Для нас особо примечательны слова Фуко о том, что тексты, которые он публикует, не просто возникают в определенных условиях, когда возможно говорить от первого лица о потаенном, впоследствии постепенно будут преобразовываться в литературу. Так, «Воспоминания Эркюлина Барбена», как и «Я, Пьер Ривьер», сегодня вряд ли воспринимаются читателем как документ, лишенный художественной сути только лишь из-за статуса не-писателя, который имел автор повествования. Сегодня, когда сама позиция и функция автора становится все более расшатанной, эти тексты воспринимаются именно в качестве художественных, литературных текстов, авторы которых приобретают статус голосов, нарративных инстанций. Но какова же роль Фуко для сегодняшнего читателя по отношению к этим текстам? Фуко просто издатель, редактор этих текстов? Или же он – автор, но не писатель, тот, кто не пишет, но выявляет, кто вне литературы, но на ее нулевом уровне?
«Опыт» Фуко сегодня
Сохранилась небольшая заметка Мишеля Фуко 1970-го года о романе Пьера Гийота[85]. Фуко в свое время высоко ценил этого автора, называл его письмо одним из фундаментальных текстов XX века. Позже Фуко говорил, что он, как и Ролан Барт, Филипп Соллерс и Мишель Лейрис, опубликовал свой отзыв о романе Гийота только для того, чтобы защитить произведение своим авторитетом, защитить от цензуры тот «язык неслыханной смелости», на котором Гийота заговорил о сексуальности и личности[86]. Но участие Фуко в литературном процессе 60–70-х уже неоднократно упоминалось в разных исследованиях. Речь здесь о том, что Гийота попадает в поле зрения Фуко вовсе не случайно, не просто как экспериментатор-современник. Сегодня, спустя много лет после смерти Фуко, мы наблюдаем, как литература и сама форма романа непрерывно модифицируются и меняют форму существования. Иногда критика немеет перед этими трансформационными процессами художественного слова. Но такие авторы, как Гийота, ведут свой эксперимент в письме не просто на уровне интеграции психоаналитического метода в фикциональное пространство, в жанре автофикции, а неким способом, заданным именно Фуко. Это способ книги-опыта, произведения, которое переживается как личный опыт. Современный автофикциональный роман ярко показывает, как этот метод «говорения себя»/«письма себя» в пространстве художественного текста способствует проникновению в самую глубь языка (романа) с помощью собственного опыта. Когда нарратор говорит о процессе наррации и текст обращается к опыту автора, тогда «немота» критики перед современным письмом начинает отступать. Возникает новая формула критического или аналитического видения произведения – это уже не дискурс о литературе или дискурс литературы, это «разговор» или «диалог» с литературой[87] внутри фикционального пространства. Этот метод, этот способ сохранения или трансформации литературного опыта непосредственно связан с тем опытом-переживания, который обнаруживается у Фуко, развивается дальше и осваивает пространство художественного текста.

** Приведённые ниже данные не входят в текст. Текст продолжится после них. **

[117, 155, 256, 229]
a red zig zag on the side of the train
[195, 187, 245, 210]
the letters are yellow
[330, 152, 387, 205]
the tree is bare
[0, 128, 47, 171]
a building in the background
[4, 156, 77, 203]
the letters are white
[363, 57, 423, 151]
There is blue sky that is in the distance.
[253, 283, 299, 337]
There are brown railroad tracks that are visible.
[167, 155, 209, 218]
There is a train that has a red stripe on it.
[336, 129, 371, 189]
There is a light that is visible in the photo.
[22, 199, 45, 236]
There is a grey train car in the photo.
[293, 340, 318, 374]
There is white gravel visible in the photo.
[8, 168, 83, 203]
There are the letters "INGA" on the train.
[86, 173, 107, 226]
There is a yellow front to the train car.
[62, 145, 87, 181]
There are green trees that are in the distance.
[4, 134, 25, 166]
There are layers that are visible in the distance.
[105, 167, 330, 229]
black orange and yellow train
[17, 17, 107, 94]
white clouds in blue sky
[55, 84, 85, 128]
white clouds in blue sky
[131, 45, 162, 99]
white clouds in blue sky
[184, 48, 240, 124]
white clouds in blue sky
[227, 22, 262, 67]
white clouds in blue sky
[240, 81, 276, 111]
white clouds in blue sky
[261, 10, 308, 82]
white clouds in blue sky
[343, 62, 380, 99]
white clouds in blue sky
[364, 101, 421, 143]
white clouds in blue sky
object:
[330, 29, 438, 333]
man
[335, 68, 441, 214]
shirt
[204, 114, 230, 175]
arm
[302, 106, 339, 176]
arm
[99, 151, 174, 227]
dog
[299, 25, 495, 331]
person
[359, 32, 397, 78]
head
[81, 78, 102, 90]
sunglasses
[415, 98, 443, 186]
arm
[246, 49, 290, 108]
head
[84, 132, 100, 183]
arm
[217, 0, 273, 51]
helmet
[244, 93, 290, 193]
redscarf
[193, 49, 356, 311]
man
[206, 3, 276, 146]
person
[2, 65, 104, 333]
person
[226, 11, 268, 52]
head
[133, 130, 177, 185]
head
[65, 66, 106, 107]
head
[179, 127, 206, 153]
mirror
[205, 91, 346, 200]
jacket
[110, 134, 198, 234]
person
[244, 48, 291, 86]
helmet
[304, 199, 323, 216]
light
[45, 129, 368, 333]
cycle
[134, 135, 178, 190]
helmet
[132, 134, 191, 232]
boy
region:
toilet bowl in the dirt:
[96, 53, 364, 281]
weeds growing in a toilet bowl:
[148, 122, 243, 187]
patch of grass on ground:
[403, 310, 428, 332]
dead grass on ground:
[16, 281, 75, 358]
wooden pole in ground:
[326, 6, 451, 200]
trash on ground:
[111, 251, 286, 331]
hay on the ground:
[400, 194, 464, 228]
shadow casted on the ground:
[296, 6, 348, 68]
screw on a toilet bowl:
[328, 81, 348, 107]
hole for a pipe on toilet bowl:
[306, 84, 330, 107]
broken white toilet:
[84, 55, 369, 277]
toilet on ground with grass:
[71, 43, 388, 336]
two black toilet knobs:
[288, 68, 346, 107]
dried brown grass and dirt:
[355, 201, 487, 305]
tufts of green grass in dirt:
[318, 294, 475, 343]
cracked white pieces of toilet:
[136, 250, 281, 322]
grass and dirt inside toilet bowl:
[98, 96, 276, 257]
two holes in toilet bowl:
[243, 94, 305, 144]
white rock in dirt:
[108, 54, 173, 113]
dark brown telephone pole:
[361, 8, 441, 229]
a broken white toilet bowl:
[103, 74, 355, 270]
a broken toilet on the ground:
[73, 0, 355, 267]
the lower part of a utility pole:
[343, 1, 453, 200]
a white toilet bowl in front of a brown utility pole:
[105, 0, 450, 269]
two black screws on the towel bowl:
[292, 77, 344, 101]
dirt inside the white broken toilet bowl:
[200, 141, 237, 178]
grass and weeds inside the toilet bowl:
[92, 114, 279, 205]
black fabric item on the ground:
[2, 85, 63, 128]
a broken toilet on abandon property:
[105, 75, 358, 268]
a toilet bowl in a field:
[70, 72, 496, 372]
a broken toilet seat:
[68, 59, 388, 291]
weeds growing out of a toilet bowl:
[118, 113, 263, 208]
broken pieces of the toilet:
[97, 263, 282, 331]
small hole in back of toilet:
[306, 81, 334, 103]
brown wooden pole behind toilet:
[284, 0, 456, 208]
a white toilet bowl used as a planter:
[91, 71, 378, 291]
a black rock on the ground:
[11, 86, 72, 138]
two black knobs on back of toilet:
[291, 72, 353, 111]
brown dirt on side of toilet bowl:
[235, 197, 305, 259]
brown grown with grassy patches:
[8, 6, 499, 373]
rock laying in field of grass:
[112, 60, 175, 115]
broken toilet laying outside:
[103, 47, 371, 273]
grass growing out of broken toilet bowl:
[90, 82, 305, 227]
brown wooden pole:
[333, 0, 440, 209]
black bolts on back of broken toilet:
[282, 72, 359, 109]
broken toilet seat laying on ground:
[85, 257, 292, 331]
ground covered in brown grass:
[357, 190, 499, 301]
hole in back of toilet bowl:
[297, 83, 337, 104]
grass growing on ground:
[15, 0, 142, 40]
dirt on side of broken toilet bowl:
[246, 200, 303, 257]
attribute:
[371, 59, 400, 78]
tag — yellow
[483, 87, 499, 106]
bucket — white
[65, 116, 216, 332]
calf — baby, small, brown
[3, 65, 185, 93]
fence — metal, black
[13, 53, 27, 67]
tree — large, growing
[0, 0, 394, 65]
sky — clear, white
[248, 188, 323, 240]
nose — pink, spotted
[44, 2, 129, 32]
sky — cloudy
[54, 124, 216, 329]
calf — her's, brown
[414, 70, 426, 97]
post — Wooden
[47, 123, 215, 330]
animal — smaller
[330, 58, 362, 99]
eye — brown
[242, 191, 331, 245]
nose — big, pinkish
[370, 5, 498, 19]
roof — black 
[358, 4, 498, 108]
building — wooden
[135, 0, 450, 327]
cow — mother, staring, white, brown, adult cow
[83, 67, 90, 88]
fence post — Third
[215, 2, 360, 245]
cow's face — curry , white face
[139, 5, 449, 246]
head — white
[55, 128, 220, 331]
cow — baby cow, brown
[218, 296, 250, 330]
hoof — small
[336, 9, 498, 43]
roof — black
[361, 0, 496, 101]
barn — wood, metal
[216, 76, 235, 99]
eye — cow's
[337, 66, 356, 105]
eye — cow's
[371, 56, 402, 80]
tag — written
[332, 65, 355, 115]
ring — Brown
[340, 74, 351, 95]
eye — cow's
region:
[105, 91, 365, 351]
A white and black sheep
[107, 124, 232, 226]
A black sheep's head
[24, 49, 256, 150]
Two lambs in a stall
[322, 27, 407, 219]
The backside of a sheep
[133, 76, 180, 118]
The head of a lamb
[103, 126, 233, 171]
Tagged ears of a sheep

О романах Пьера Гийота мы говорим сегодня как минимум для того, чтобы показать: вектор литературы, овнешневляющей себя в моменте «я говорю», литературы, где мнимая всевластность «Субъекта» на самом деле растворяется в потоках дискурсов, чтобы максимально достичь глубины языка, вектор, рожденный в «мысли о внешнем» Фуко, мысли о письме Бланшо, мысли о литературе – продолжается и поныне.
Илья Булышкин. М. Фуко о языковой перверсии П. Клоссовски
Обращение Мишеля Фуко к литературе связано с вопросом об отношении мышления к культуре и прерывности в истории мысли. В этом контексте М. Фуко описывает становление эпистемы современности, а также бытия языка и литературы внутри эпистемы.
Касаясь характеристики современной эпистемы, М. Фуко рассматривает период от ее возникновения на рубеже XVIII–XIX в. и, приблизительно, до 1960-х – 70-х годов, т. е. до того времени, когда философом писались «Слова и вещи». Формирование современной эпистемы сопровождалось обретением языка радикально иного статуса, приобретением своего рода автономности и «грубости», которая после XVI в. была забыта. В современной эпистеме литература, как отмечал М. Фуко, осмысляется как предмет вне рамок означаемого и означающего. Отказываясь от классических расшифровок языка, литература отходит и от бинарного строя знаков. Если мысль XVII в. прекращает свое движение в сфере сходства, и подобие перестает быть формой знания, а рассматривается как форма ошибки, то с XIX столетия в связи с очередным разрывом в мышлении[88], ситуация кардинально меняется. Происходит обособление языка, который отныне называется «литературным», как, впрочем, и самой литературы, а точнее, понятия литературы.